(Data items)
"""

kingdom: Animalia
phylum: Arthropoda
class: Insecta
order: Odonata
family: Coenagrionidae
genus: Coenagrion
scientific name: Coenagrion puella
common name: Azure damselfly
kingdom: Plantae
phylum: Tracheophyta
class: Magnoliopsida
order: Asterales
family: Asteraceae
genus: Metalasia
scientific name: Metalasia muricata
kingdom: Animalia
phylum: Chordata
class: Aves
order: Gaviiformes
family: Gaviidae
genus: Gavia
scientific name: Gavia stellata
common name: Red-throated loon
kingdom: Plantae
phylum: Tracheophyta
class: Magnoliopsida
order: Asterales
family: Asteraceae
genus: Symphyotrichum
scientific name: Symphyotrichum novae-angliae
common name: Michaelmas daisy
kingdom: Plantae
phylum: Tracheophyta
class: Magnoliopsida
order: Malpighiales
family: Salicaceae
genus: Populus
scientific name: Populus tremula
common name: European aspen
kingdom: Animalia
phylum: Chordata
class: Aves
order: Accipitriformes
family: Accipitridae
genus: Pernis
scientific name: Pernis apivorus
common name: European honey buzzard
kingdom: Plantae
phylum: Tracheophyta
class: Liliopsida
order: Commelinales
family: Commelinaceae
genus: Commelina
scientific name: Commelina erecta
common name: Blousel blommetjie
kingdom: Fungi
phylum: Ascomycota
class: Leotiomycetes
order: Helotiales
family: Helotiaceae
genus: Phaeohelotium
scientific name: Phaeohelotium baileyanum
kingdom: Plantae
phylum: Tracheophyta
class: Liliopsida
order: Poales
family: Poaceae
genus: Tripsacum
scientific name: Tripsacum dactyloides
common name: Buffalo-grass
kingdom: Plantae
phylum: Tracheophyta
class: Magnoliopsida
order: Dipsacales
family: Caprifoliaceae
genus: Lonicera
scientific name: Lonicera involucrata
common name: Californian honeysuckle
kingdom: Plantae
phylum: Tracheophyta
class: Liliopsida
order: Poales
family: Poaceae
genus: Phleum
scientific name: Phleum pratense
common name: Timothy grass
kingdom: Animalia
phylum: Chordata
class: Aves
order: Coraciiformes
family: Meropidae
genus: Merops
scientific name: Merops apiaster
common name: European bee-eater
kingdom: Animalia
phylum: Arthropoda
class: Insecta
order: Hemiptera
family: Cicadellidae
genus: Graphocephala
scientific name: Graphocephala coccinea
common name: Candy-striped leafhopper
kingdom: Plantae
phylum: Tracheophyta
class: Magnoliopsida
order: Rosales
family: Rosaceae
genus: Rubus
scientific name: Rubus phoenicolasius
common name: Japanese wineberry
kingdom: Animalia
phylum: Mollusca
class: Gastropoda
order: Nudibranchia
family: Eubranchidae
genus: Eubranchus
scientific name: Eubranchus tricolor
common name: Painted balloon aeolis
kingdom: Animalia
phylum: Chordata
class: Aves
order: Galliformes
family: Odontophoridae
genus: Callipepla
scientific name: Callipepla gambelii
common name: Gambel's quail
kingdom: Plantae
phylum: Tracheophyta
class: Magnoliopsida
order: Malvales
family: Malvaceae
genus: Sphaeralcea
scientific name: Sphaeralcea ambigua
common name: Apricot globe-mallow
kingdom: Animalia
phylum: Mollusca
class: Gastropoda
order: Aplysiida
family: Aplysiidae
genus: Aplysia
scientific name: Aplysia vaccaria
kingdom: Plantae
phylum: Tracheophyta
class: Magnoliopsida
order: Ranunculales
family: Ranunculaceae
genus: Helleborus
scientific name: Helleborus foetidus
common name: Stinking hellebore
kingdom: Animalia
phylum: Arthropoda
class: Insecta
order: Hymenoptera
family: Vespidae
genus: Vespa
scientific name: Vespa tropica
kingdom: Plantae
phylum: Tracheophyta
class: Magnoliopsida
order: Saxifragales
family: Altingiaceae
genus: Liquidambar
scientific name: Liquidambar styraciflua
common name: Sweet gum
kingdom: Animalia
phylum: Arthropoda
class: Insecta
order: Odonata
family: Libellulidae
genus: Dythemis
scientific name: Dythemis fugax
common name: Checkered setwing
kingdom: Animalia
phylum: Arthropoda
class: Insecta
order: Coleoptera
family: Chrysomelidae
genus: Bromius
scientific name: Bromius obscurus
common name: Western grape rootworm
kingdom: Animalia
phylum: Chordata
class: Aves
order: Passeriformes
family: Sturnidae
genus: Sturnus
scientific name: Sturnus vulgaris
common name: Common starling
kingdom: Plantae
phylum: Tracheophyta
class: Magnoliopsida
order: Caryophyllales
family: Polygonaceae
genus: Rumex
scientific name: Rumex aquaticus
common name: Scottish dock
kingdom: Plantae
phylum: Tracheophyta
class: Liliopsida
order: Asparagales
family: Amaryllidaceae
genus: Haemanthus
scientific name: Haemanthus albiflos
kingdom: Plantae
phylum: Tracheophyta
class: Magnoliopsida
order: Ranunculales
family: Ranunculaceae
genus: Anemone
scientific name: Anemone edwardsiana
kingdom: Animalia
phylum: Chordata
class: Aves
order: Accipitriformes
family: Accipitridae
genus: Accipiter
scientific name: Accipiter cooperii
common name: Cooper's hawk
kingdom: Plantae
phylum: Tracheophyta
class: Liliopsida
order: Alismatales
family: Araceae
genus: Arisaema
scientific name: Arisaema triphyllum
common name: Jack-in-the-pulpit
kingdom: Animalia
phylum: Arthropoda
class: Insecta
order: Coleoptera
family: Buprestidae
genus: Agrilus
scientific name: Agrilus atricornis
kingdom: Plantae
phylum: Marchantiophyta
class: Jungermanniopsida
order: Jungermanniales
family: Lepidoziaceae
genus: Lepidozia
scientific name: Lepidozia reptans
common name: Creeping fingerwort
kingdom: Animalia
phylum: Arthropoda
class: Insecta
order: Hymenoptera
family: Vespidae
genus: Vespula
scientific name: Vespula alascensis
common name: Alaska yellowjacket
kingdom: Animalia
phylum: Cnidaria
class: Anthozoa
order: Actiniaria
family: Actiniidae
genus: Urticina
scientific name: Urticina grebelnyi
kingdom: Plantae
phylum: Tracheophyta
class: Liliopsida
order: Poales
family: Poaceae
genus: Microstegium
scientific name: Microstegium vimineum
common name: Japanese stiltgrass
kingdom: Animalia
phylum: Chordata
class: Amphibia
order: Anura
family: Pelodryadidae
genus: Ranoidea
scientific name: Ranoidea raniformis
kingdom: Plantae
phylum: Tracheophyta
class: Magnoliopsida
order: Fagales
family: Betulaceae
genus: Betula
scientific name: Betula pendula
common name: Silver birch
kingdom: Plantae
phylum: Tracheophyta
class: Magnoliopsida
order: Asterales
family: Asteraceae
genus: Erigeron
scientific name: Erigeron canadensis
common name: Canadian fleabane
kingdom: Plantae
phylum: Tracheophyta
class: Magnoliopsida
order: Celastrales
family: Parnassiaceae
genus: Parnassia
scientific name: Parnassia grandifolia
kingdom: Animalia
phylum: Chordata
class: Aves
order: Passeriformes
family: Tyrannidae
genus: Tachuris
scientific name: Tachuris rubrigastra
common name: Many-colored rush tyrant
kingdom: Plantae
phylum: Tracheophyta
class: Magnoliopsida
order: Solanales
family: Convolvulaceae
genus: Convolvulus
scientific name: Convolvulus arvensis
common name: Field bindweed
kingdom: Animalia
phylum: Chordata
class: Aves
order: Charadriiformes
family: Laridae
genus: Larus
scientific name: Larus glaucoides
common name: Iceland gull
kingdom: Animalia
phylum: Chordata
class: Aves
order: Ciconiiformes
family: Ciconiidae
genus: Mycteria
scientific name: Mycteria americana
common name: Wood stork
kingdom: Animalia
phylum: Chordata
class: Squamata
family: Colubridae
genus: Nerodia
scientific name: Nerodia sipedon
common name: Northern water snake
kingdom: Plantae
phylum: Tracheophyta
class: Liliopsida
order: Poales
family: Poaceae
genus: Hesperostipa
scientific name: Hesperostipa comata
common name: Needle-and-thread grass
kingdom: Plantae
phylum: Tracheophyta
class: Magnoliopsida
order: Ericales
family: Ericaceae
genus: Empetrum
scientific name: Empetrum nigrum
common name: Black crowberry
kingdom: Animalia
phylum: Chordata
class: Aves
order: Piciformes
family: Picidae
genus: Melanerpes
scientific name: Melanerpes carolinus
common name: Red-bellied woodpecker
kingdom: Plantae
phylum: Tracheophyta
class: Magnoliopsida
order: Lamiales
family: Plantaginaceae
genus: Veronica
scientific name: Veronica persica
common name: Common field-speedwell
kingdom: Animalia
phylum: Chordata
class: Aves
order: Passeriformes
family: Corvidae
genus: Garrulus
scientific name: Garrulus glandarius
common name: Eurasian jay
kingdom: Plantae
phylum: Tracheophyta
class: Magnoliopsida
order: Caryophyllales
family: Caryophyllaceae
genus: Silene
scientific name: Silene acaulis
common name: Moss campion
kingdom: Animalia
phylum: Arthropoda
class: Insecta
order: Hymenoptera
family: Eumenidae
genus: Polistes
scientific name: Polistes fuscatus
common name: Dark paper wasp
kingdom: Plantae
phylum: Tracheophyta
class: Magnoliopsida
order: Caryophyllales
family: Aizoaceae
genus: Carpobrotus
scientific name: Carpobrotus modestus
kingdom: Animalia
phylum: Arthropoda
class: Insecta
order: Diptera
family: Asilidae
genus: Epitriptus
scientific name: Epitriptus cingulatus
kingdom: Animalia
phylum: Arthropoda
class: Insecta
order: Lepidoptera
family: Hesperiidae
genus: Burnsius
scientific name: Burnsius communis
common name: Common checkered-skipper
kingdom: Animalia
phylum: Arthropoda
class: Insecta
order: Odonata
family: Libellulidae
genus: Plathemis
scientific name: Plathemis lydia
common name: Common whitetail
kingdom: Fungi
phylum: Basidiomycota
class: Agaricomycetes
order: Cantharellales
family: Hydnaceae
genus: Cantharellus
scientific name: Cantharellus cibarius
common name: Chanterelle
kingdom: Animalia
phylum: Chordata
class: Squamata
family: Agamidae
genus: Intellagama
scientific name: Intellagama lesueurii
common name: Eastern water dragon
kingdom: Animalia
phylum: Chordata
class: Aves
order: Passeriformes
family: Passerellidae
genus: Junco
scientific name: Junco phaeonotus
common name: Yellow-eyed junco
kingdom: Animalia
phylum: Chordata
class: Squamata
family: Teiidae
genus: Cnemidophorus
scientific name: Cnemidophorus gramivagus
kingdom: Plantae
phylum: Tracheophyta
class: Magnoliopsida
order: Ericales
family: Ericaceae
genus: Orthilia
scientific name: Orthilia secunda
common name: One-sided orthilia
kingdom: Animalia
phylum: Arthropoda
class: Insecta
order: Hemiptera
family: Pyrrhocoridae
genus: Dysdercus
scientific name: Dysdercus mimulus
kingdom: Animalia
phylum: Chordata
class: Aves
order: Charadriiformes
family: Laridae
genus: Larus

"""

Objective – In the items from the start through the line that contains "genus: Merops", inclusive, switch "common name" to "vernacular name" and write those lines out again with everything else unchanged.

Exercise solution –
kingdom: Animalia
phylum: Arthropoda
class: Insecta
order: Odonata
family: Coenagrionidae
genus: Coenagrion
scientific name: Coenagrion puella
vernacular name: Azure damselfly
kingdom: Plantae
phylum: Tracheophyta
class: Magnoliopsida
order: Asterales
family: Asteraceae
genus: Metalasia
scientific name: Metalasia muricata
kingdom: Animalia
phylum: Chordata
class: Aves
order: Gaviiformes
family: Gaviidae
genus: Gavia
scientific name: Gavia stellata
vernacular name: Red-throated loon
kingdom: Plantae
phylum: Tracheophyta
class: Magnoliopsida
order: Asterales
family: Asteraceae
genus: Symphyotrichum
scientific name: Symphyotrichum novae-angliae
vernacular name: Michaelmas daisy
kingdom: Plantae
phylum: Tracheophyta
class: Magnoliopsida
order: Malpighiales
family: Salicaceae
genus: Populus
scientific name: Populus tremula
vernacular name: European aspen
kingdom: Animalia
phylum: Chordata
class: Aves
order: Accipitriformes
family: Accipitridae
genus: Pernis
scientific name: Pernis apivorus
vernacular name: European honey buzzard
kingdom: Plantae
phylum: Tracheophyta
class: Liliopsida
order: Commelinales
family: Commelinaceae
genus: Commelina
scientific name: Commelina erecta
vernacular name: Blousel blommetjie
kingdom: Fungi
phylum: Ascomycota
class: Leotiomycetes
order: Helotiales
family: Helotiaceae
genus: Phaeohelotium
scientific name: Phaeohelotium baileyanum
kingdom: Plantae
phylum: Tracheophyta
class: Liliopsida
order: Poales
family: Poaceae
genus: Tripsacum
scientific name: Tripsacum dactyloides
vernacular name: Buffalo-grass
kingdom: Plantae
phylum: Tracheophyta
class: Magnoliopsida
order: Dipsacales
family: Caprifoliaceae
genus: Lonicera
scientific name: Lonicera involucrata
vernacular name: Californian honeysuckle
kingdom: Plantae
phylum: Tracheophyta
class: Liliopsida
order: Poales
family: Poaceae
genus: Phleum
scientific name: Phleum pratense
vernacular name: Timothy grass
kingdom: Animalia
phylum: Chordata
class: Aves
order: Coraciiformes
family: Meropidae
genus: Merops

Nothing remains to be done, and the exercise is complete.